*** Opening DATA SHOWN ***

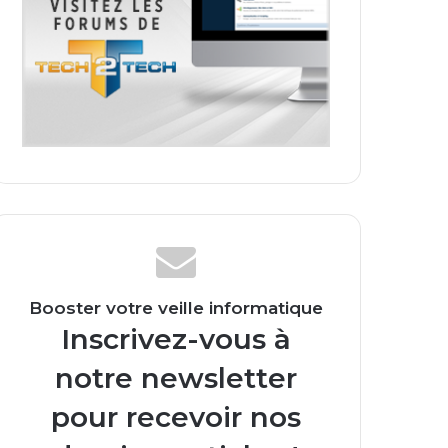
Booster votre veille informatique
Inscrivez-vous à
notre newsletter
pour recevoir nos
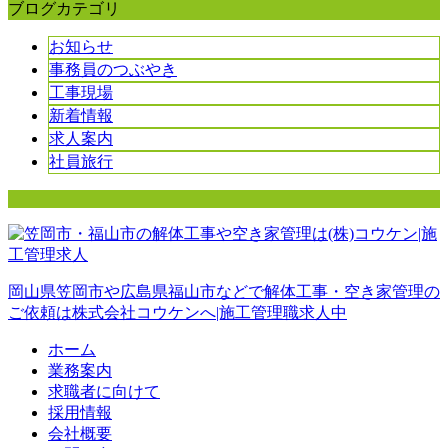
ブログカテゴリ
お知らせ
事務員のつぶやき
工事現場
新着情報
求人案内
社員旅行
岡山県笠岡市や広島県福山市などで解体工事・空き家管理の
ご依頼は株式会社コウケンへ|施工管理職求人中
ホーム
業務案内
求職者に向けて
採用情報
会社概要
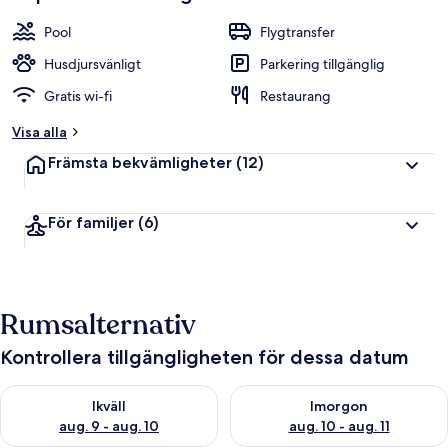
Pool
Flygtransfer
Husdjursvänligt
Parkering tillgänglig
Gratis wi-fi
Restaurang
Visa alla
Främsta bekvämligheter
(12)
För familjer
(6)
Rumsalternativ
Kontrollera tillgängligheten för dessa datum
Kontrollera tillgängligheten för ikväll aug. 9 - aug. 10
Kontrollera tillgängligheten fö
Ikväll
Imorgon
aug. 9 - aug. 10
aug. 10 - aug. 11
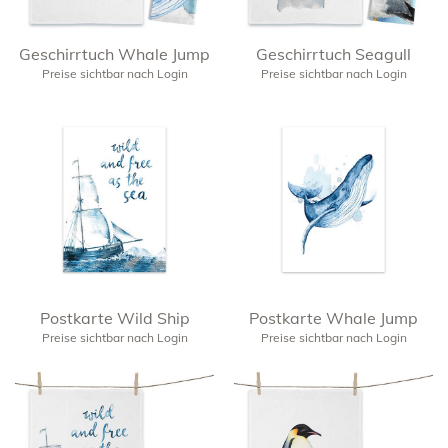
Geschirrtuch Whale Jump
Geschirrtuch Seagull
Preise sichtbar nach Login
Preise sichtbar nach Login
Postkarte Wild Ship
Postkarte Whale Jump
Preise sichtbar nach Login
Preise sichtbar nach Login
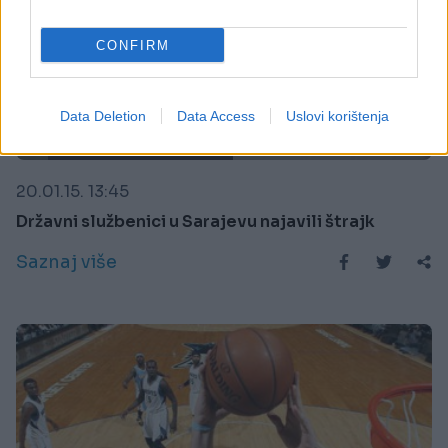
CONFIRM
Data Deletion
Data Access
Uslovi korištenja
BOSNA I HERCEGOVINA
20.01.15. 13:45
Državni službenici u Sarajevu najavili štrajk
Saznaj više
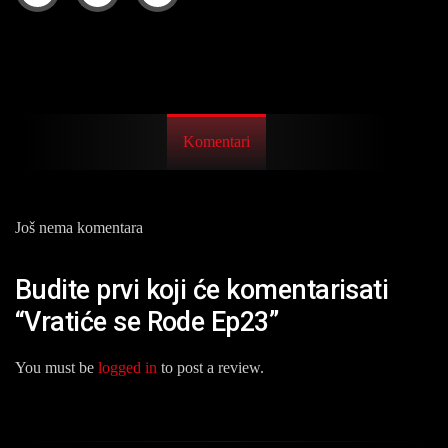
Komentari
Još nema komentara
Budite prvi koji će komentarisati
“Vratiće se Rode Ep23”
You must be
logged in
to post a review.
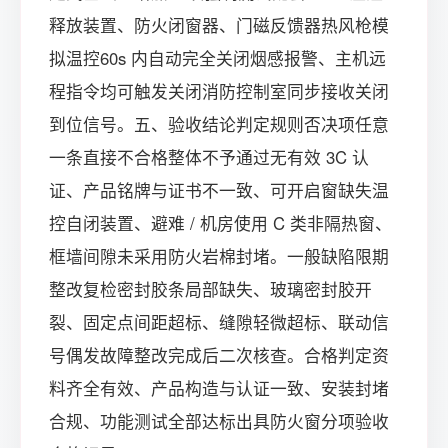
释放装置、防火闭窗器、门磁反馈器热风枪模
拟温控60s 内自动完全关闭烟感报警、主机远
程指令均可触发关闭消防控制室同步接收关闭
到位信号。五、验收结论判定规则否决项任意
一条直接不合格整体不予通过无有效 3C 认
证、产品铭牌与证书不一致、可开启窗缺失温
控自闭装置、避难 / 机房使用 C 类非隔热窗、
框墙间隙未采用防火岩棉封堵。一般缺陷限期
整改复检密封胶条局部缺失、玻璃密封胶开
裂、固定点间距超标、缝隙轻微超标、联动信
号偶发故障整改完成后二次核查。合格判定资
料齐全有效、产品构造与认证一致、安装封堵
合规、功能测试全部达标出具防火窗分项验收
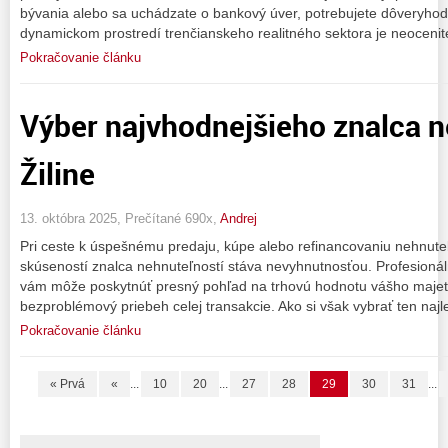
bývania alebo sa uchádzate o bankový úver, potrebujete dôveryho
dynamickom prostredí trenčianskeho realitného sektora je neoceni
Pokračovanie článku
Výber najvhodnejšieho znalca n
Žiline
13. októbra 2025, Prečítané 690x,
Andrej
Pri ceste k úspešnému predaju, kúpe alebo refinancovaniu nehnute
skúseností znalca nehnuteľností stáva nevyhnutnosťou. Profesionáln
vám môže poskytnúť presný pohľad na trhovú hodnotu vášho majetk
bezproblémový priebeh celej transakcie. Ako si však vybrať ten naj
Pokračovanie článku
« Prvá
«
...
10
20
...
27
28
29
30
31
...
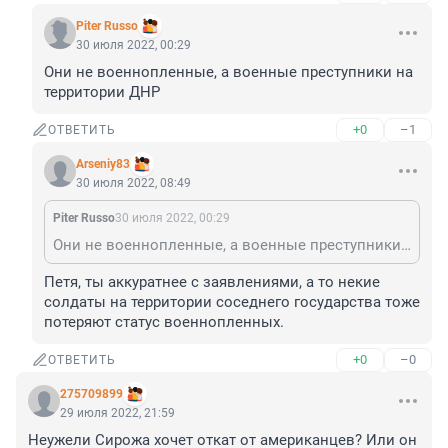
Piter Russo
30 июля 2022, 00:29
Они не военнопленные, а военные преступники на 
территории ДНР
+0
–1
ОТВЕТИТЬ
Arseniy83
30 июля 2022, 08:49
Piter Russo
30 июля 2022, 00:29
Они не военнопленные, а военные преступники на территории ДНР
Петя, ты аккуратнее с заявлениями, а то некие 
солдаты на территории соседнего государства тоже 
потеряют статус военнопленных.
+0
–0
ОТВЕТИТЬ
275709899
29 июля 2022, 21:59
Неужели Сирожа хочет откат от американцев? Или он 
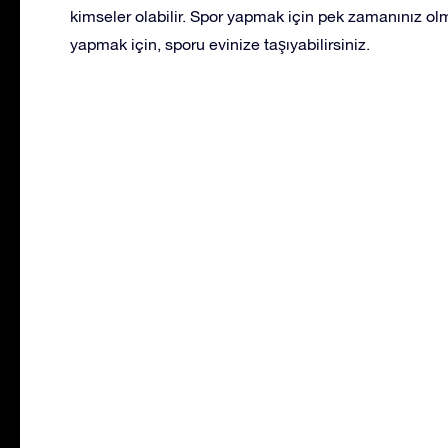
kimseler olabilir. Spor yapmak için pek zamanınız ol
yapmak için, sporu evinize taşıyabilirsiniz.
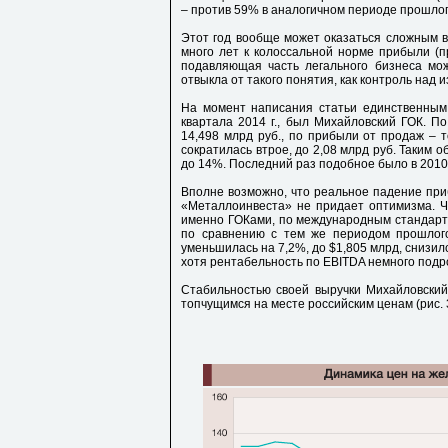
– против 59% в аналогичном периоде прошлог
Этот год вообще может оказаться сложным 
много лет к колоссальной норме прибыли (
подавляющая часть легального бизнеса може
отвыкла от такого понятия, как контроль над 
На момент написания статьи единственным 
квартала 2014 г., был Михайловский ГОК. П
14,498 млрд руб., по прибыли от продаж – 
сократилась втрое, до 2,08 млрд руб. Таким 
до 14%. Последний раз подобное было в 2010 
Вполне возможно, что реальное падение при
«Металлоинвеста» не придает оптимизма. Ч
именно ГОКами, по международным стандартам
по сравнению с тем же периодом прошлого
уменьшилась на 7,2%, до $1,805 млрд, снизилс
хотя рентабельность по EBITDA немного подр
Стабильностью своей выручки Михайловский 
топчущимся на месте российским ценам (рис. 3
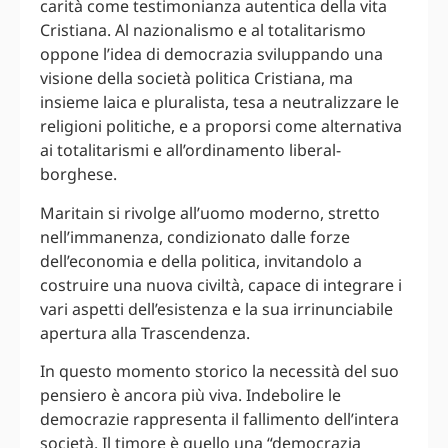
carità come testimonianza autentica della vita
Cristiana. Al nazionalismo e al totalitarismo
oppone l’idea di democrazia sviluppando una
visione della società politica Cristiana, ma
insieme laica e pluralista, tesa a neutralizzare le
religioni politiche, e a proporsi come alternativa
ai totalitarismi e all’ordinamento liberal-
borghese.
Maritain si rivolge all’uomo moderno, stretto
nell’immanenza, condizionato dalle forze
dell’economia e della politica, invitandolo a
costruire una nuova civiltà, capace di integrare i
vari aspetti dell’esistenza e la sua irrinunciabile
apertura alla Trascendenza.
In questo momento storico la necessità del suo
pensiero è ancora più viva. Indebolire le
democrazie rappresenta il fallimento dell’intera
società. Il timore è quello una “democrazia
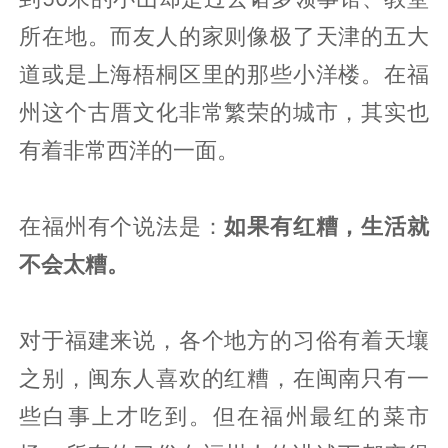
所在地。而友人的家则像极了天津的五大
道或是上海梧桐区里的那些小洋楼。在福
州这个古厝文化非常繁荣的城市，其实也
有着非常西洋的一面。
在福州有个说法是：
如果有红糟，生活就
不会太糟。
对于福建来说，各个地方的习俗有着天壤
之别，闽东人喜欢的红糟，在闽南只有一
些白事上才吃到。但在福州最红的菜市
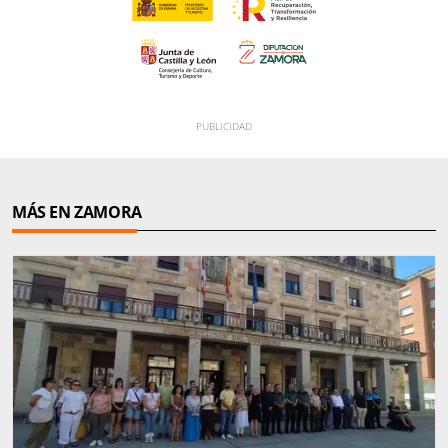
MÁS EN ZAMORA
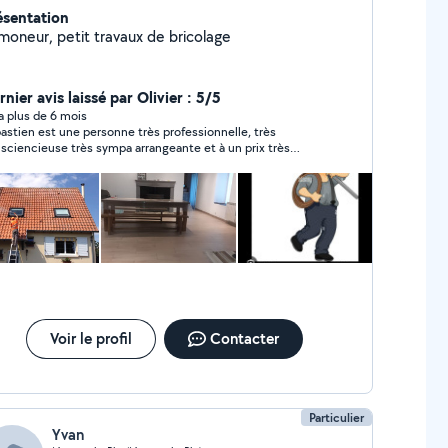
ésentation
moneur, petit travaux de bricolage
nier avis laissé par Olivier : 5/5
y a plus de 6 mois
astien est une personne très professionnelle, très
sciencieuse très sympa arrangeante et à un prix très
rdable .je recommande+++++
Voir le profil
Contacter
Particulier
Yvan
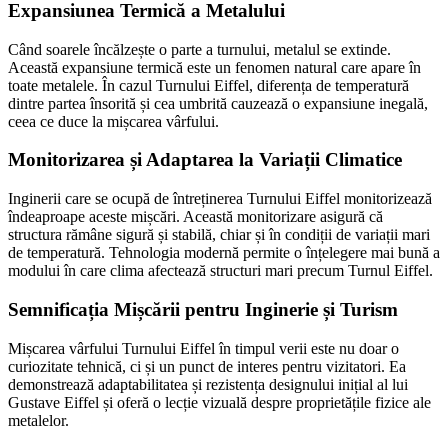
Expansiunea Termică a Metalului
Când soarele încălzește o parte a turnului, metalul se extinde.
Această expansiune termică este un fenomen natural care apare în
toate metalele. În cazul Turnului Eiffel, diferența de temperatură
dintre partea însorită și cea umbrită cauzează o expansiune inegală,
ceea ce duce la mișcarea vârfului.
Monitorizarea și Adaptarea la Variații Climatice
Inginerii care se ocupă de întreținerea Turnului Eiffel monitorizează
îndeaproape aceste mișcări. Această monitorizare asigură că
structura rămâne sigură și stabilă, chiar și în condiții de variații mari
de temperatură. Tehnologia modernă permite o înțelegere mai bună a
modului în care clima afectează structuri mari precum Turnul Eiffel.
Semnificația Mișcării pentru Inginerie și Turism
Mișcarea vârfului Turnului Eiffel în timpul verii este nu doar o
curiozitate tehnică, ci și un punct de interes pentru vizitatori. Ea
demonstrează adaptabilitatea și rezistența designului inițial al lui
Gustave Eiffel și oferă o lecție vizuală despre proprietățile fizice ale
metalelor.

*** Closing DATA SHOWN ***

▶ [WORK TO BE COMPLETED]
Show each line in the entries that contains the word "della". Case counts.

▶ [YOUR SOLUTION]
carità come testimonianza autentica della vita
visione della società politica Cristiana, ma
dell’economia e della politica, invitandolo a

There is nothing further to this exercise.